**Question:**

If (a, b) is the mid-point of the line segment joining the points A(10, – 6), B(k, 4) and a – 2b= 18, then find the value of k and the distance AB.

**Solution:**

Since, (a, b) is the mid-point of line segment AB.

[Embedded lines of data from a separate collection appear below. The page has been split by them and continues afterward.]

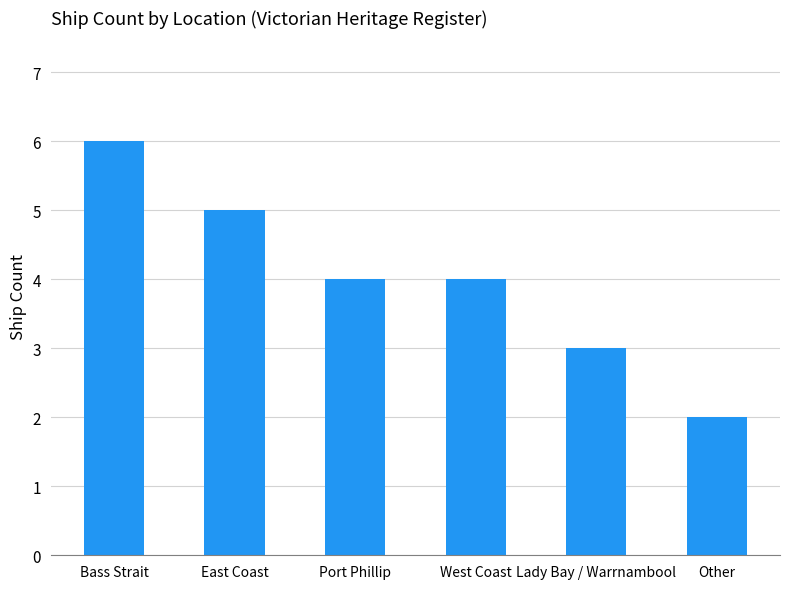

Where does the data first go above 4?

Bass Strait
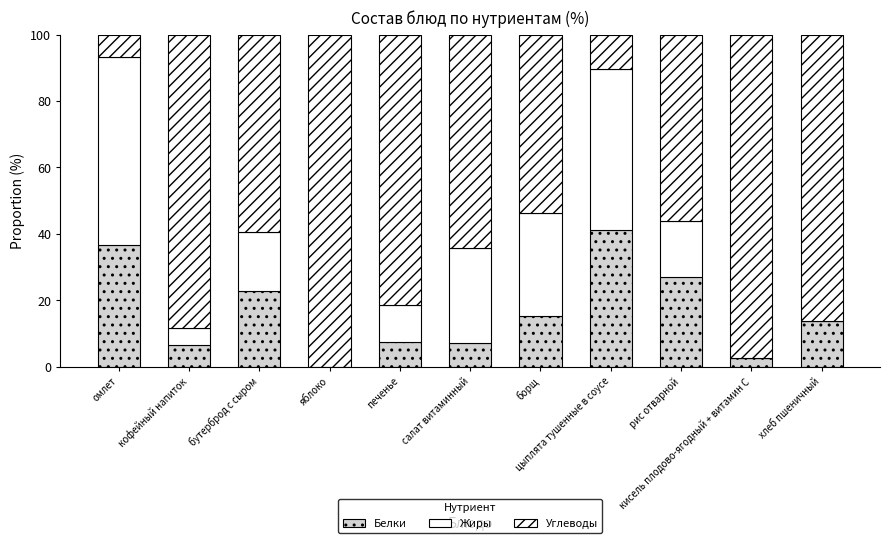

What is the label of the 5th bar from the right?

борщ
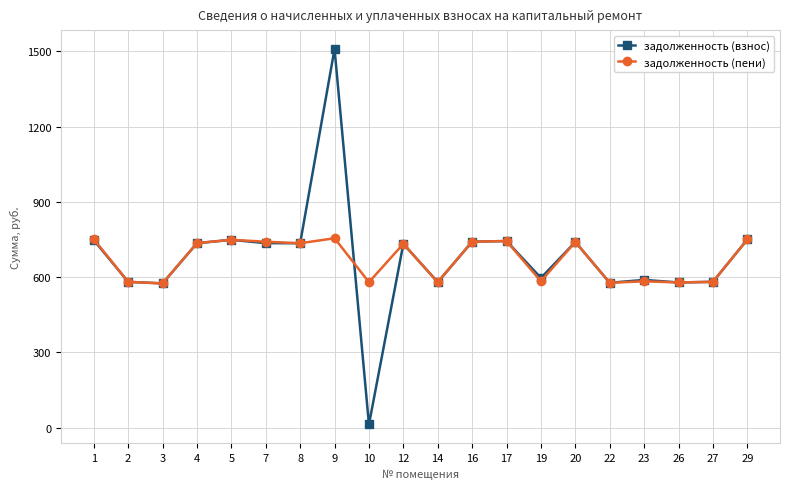

The value of задолженность (пени) at 17 is 1291.4. True or false?

False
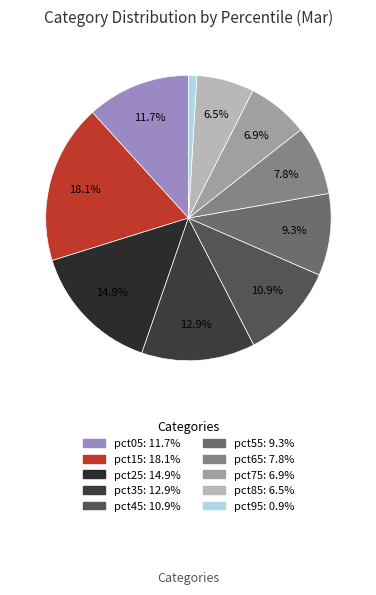

Rank the categories by value from highest to lowest.

pct15, pct25, pct35, pct05, pct45, pct55, pct65, pct75, pct85, pct95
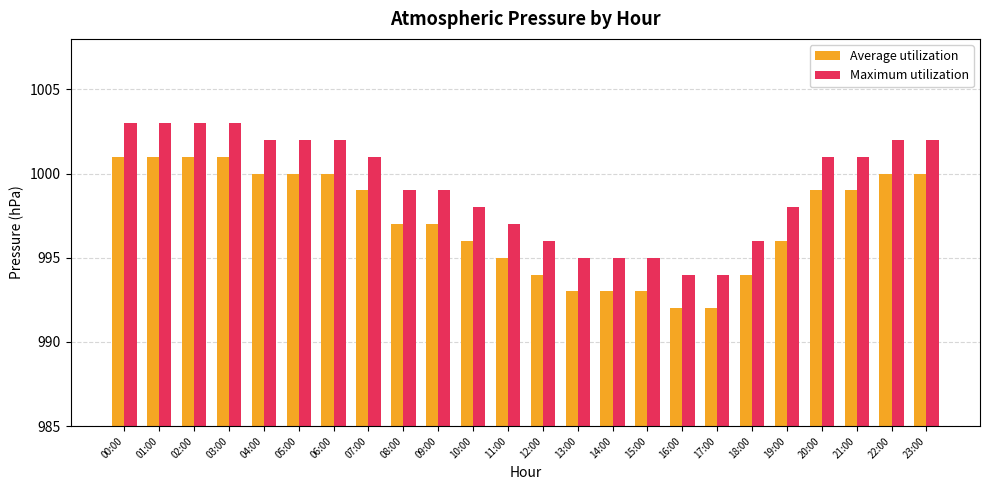

Reading left to right, transcribe all the data shown in this chart.

Average utilization: 1001	1001	1001	1001	1000	1000	1000	999	997	997	996	995	994	993	993	993	992	992	994	996	999	999	1000	1000
Maximum utilization: 1003	1003	1003	1003	1002	1002	1002	1001	999	999	998	997	996	995	995	995	994	994	996	998	1001	1001	1002	1002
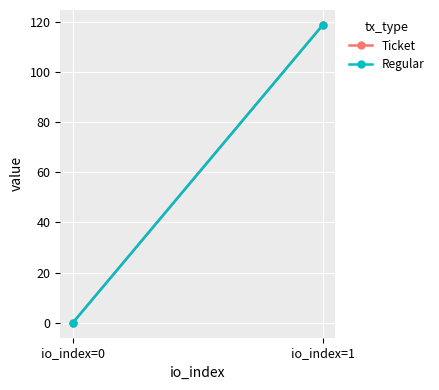

List the labels in order of Ticket value, smallest first.

io_index=0, io_index=1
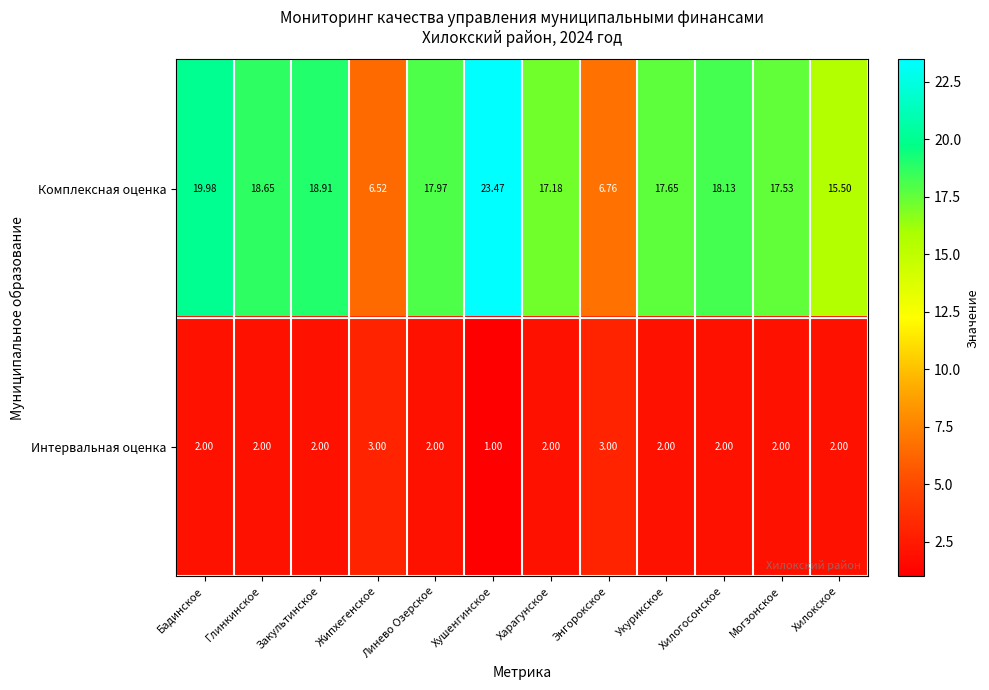

Where is Комплексная оценка nearest to the value 14?

Хилокское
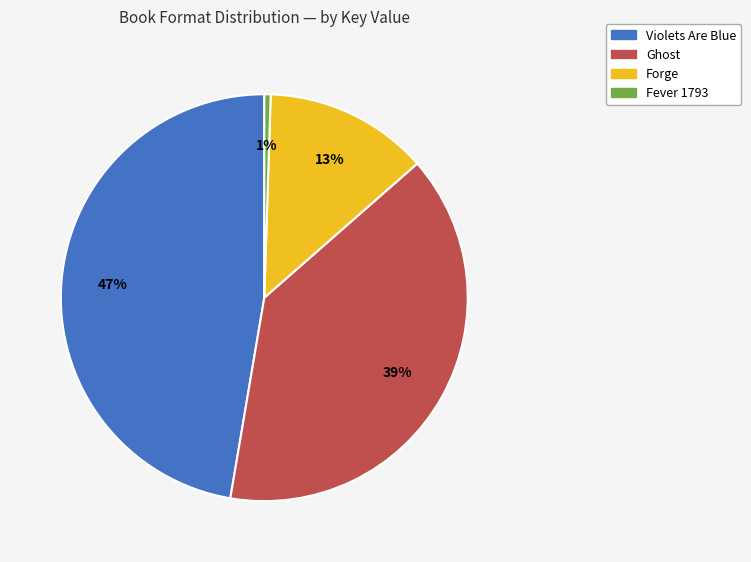

What is the ratio of the value at Ghost to the value at Violets Are Blue?

0.8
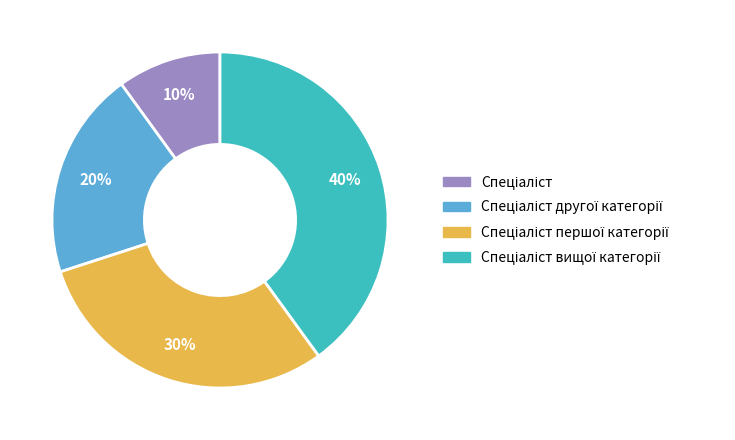

Count the number of slices in the pie.

4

$\therefore$ $(a, b)=\left(\frac{10+k}{2}, \frac{-6+4}{2}\right)$

$\left[\right.$ since, mid-point of a line segment having points $\left(x_{1}, y_{1}\right)$ and $\left.\left(x_{2}, y_{2}\right)=\left(\frac{x_{1}+x_{2}}{2}, \frac{y_{1}+y_{2}}{2}\right)\right]$

$\Rightarrow$ $(a, b)=\left(\frac{10+k}{2},-1\right)$

Now, equating coordinates on both sides, we get

$\therefore$ $a=\frac{10+k}{2}$ ...(i)

and $b=-1$ ...(ii)

Given, $a-2 b=18$

From Eq. (ii), $\quad a-2(-1)=18$

$\Rightarrow$ $a+2=18 \Rightarrow a=16$

From Eq. (i), $16=\frac{10+k}{2}$

$\Rightarrow$ $32=10+k \Rightarrow k=22$

Hence, the required value of $k$ is 22 .

$\Rightarrow$ $k=22$

$\therefore$ $A \equiv(10,-6), B \equiv(22,4)$

Now, distance between $A(10,-6)$ and $B(22,4)$,

$A B=\sqrt{(22-10)^{2}+(4+6)^{2}}$

$\left[\because\right.$ distance between the points $\left(x_{1}, y_{1}\right)$ and $\left.\left(x_{2}, y_{2}\right), d=\sqrt{\left(x_{2}-x_{1}\right)^{2}+\left(y_{2}-y_{1}\right)^{2}}\right]$

$=\sqrt{(12)^{2}+(10)^{2}}=\sqrt{144+100}$

$=\sqrt{244}=2 \sqrt{61}$

Hence, the required distance of AB is 2√61.